Из пяти моих чувств как всегда первым просыпается обоняние. Просыпается от слабого запаха мандаринов. Вслед за ним солнечный луч осторожно входит в ресничную щель. Поеживаясь от удовольствия, приоткрываю глаз, вижу совсем близко над собой ее незнакомую настороженную улыбку, тоненькие морщинки вокруг глаз и сразу понимаю, что проснулся в точности там же, где и уснул. Секунду Лиз придирчиво изучает мой одноглазый заспанный взгляд, и все ее страхи исчезают.
– Грегори, вставай же наконец. Сколько можно спать! – Она пытается привлечь мое внимание, размахивает растопыренными пальцами, будто просушивая только что накрашенные ногти.

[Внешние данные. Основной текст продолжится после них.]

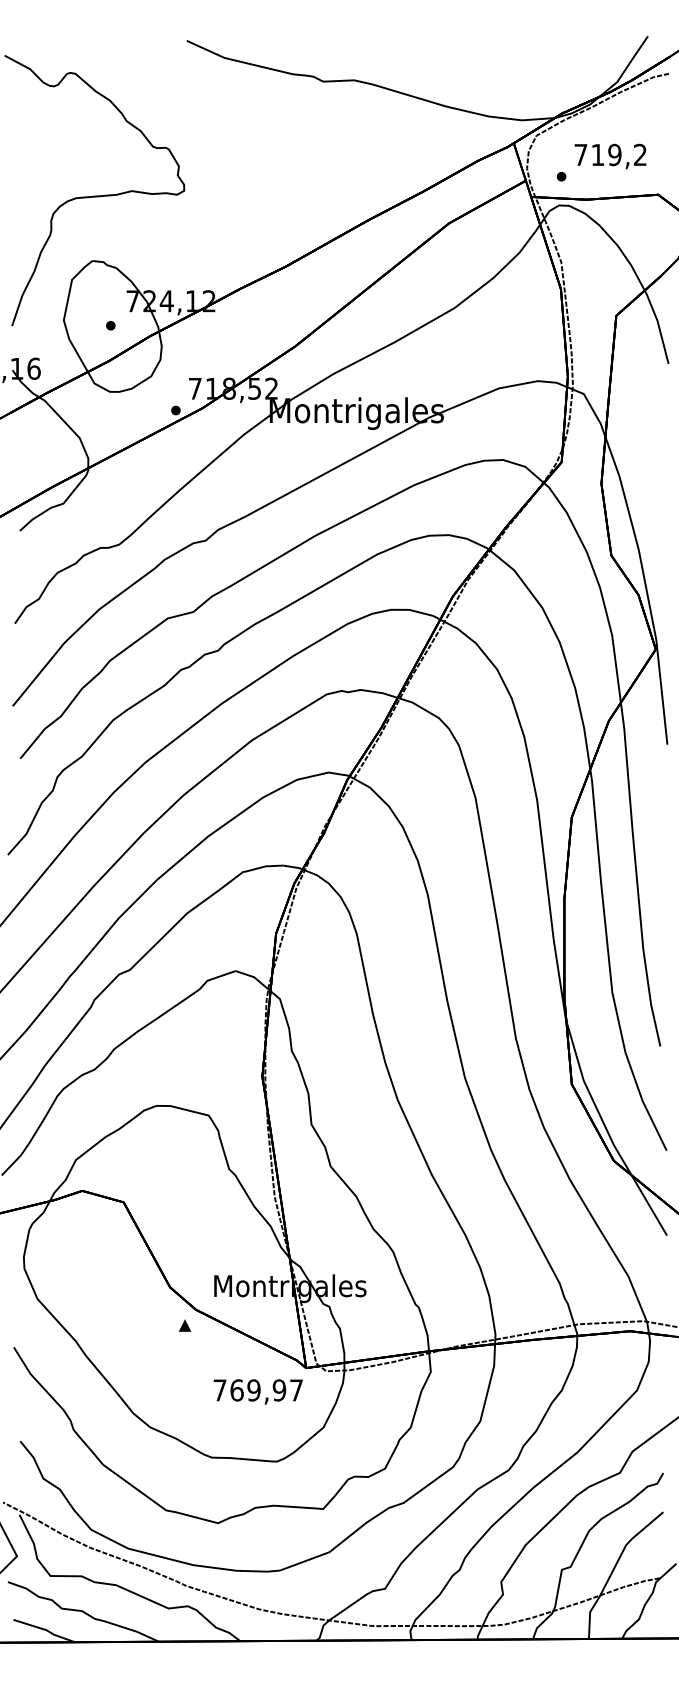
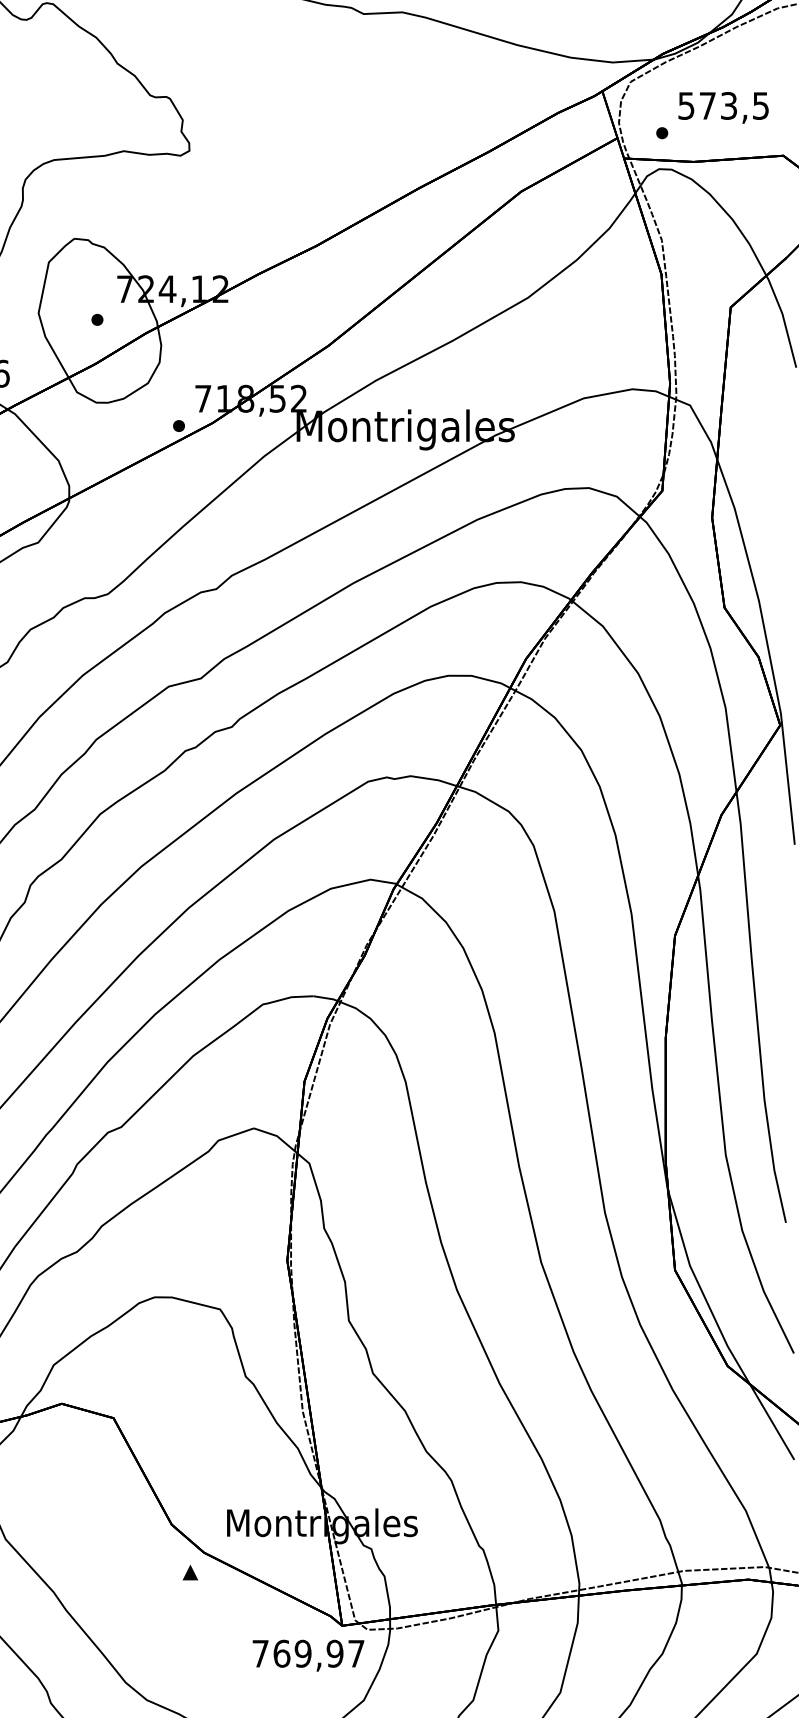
text: (610, 154) -> (723, 105), 719,2 -> 573,5
text: (257, 1391) -> (307, 1655), moved

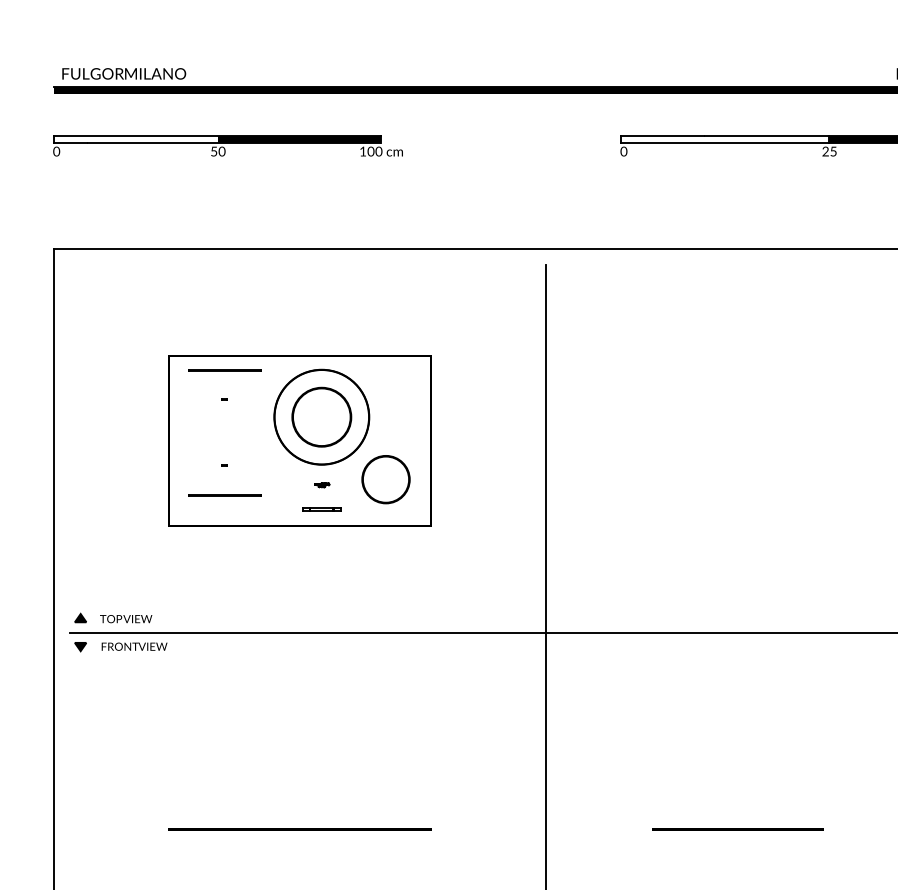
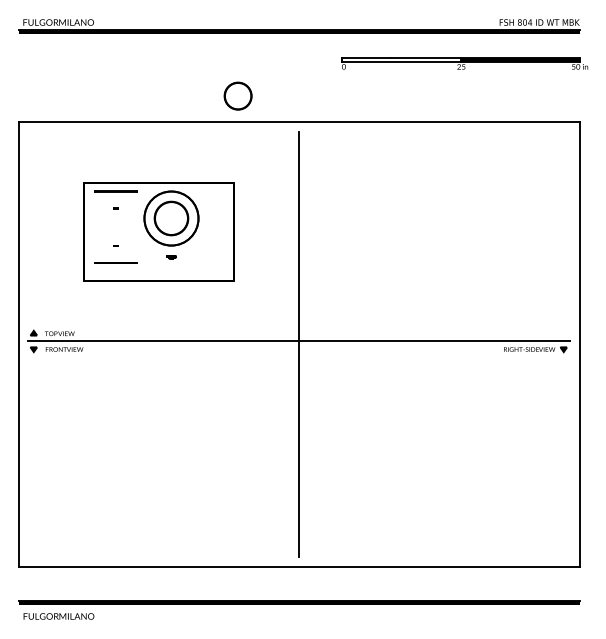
part: (227, 145) -> (117, 63), removed
circle: (384, 478) -> (237, 95), moved
line: (321, 508) -> (171, 270), removed
line: (299, 828) -> (158, 453), removed
line: (737, 828) -> (408, 453), removed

Тягучая медовая нежность ее голоса тут же обволакивает мое еще не полностью проснувшееся тело. – Грегори Маркман, rigorous marksman, – пробует она на слух, немного утрируя свой бостонский акцент – что-то от сурового стрелка, натягивающего тетиву. Английского у меня не хватает, чтобы понять сразу каламбур, и я наугад улыбаюсь ей навстречу. – Нет, лучше буду просто называть тебя Ответчиком. Вставай, Ответчик. Кофе подано.
Еще почти ничего обо мне не зная, она нашла правильное имя. Задавали вопросы, и я отвечал. За каждое сказанное слово. За каждое невыполненное обещание. Так сложилась моя жизнь в России, в Америке. И не я ее так сложил… сложения вообще у меня в жизни было гораздо меньше, чем вычитания… Удивительно, что она почувствовала… Ведь и сам уже называл себя так еще в прежней жизни.
Вставать не хочется. Все еще лежу в постели, свернувшись калачиком. Душа спросонок баюкает неожиданное счастье, которое стряслось со мной прошлой ночью.
Осторожно протер указательными пальцами глаза, повернул их зрачками наружу. За спиной у Лиз крупная фотография в овальной рамке. Смутно знакомое, худощавое лицо молодого человека с высоким лбом и торчащими во все стороны буйными волосами.
– Майкл, мой сын. Учится в университете, в Филадельфии. – Бережно поворачивает лицо сына к стене. Чтобы не начал выискивать черты Ричарда? – Ему не нужно это видеть… Хочешь что-нибудь еще узнать о моей жизни? Кроме Майкла, никого нет. И любовников тоже довольно давно уже нет. Правда, ситуация начинает меняться со вчерашней ночи… Имей в виду, у меня на тебя очень серьезные виды, Ответчик… Что-то не замечаю, чтобы ты испугался. А следовало бы… Слушай! – перебивает она себя. – А вдруг я все придумала и ты со мной после сегодняшней ночи и встречаться не будешь? Откуда я знаю, что у тебя на уме? Может, ты женат? Или у тебя невеста в России?
Но я не слышу. Это сейчас совершенно неважно. Влюбленный Ответчик не женат, больше двух месяцев как не женат, и у меня нет невесты. Сужающийся солнечный луч, наполненный переливающимися пылинками, тянется от окна к смеющемуся лицу Лиз. И кажется, что это для меня сошелся сейчас на нем клином весь белый свет. Вскакиваю с постели, мягко ударяюсь плохо соображающей головой о выступ тьмы и пытаюсь дотянуться до Лиз.
– Подожди. Давай хоть позавтракаем, я все приготовила…
– Ну нет. Сейчас не до завтрака… есть дела поважнее…
Она, легко отстранившись, измеряет меня насмешливым взглядом. Взгляд спотыкается о ту мою выдающуюся часть, которая опять устремлена к ней. Результат явно ее удовлетворяет.
– Действительно, дела у тебя есть… И за что мне такой красавец? – про себя, впрочем, так, чтобы я слышал, бормочет она. Шутка повисает в воздухе, становится довольно плоской и вызывает у меня лишь слабую тень усмешки. Полностью натянуть эту тень себе на лицо не удается. Или это переселение с одного берега Атлантики на другой плохо отразилось на моем чувстве юмора? – Никуда тебя не отпущу. У нас много времени. Пусть отдохнет… Ты знаешь, я так глупо счастлива сейчас! Слушай, Ответчик, мне понравилась твоя рубашка. Она очень уютная и просторная. Давай меняться. Предлагаю тебе свой серый кашемировый свитер. Не прогадаешь! У нас один размер.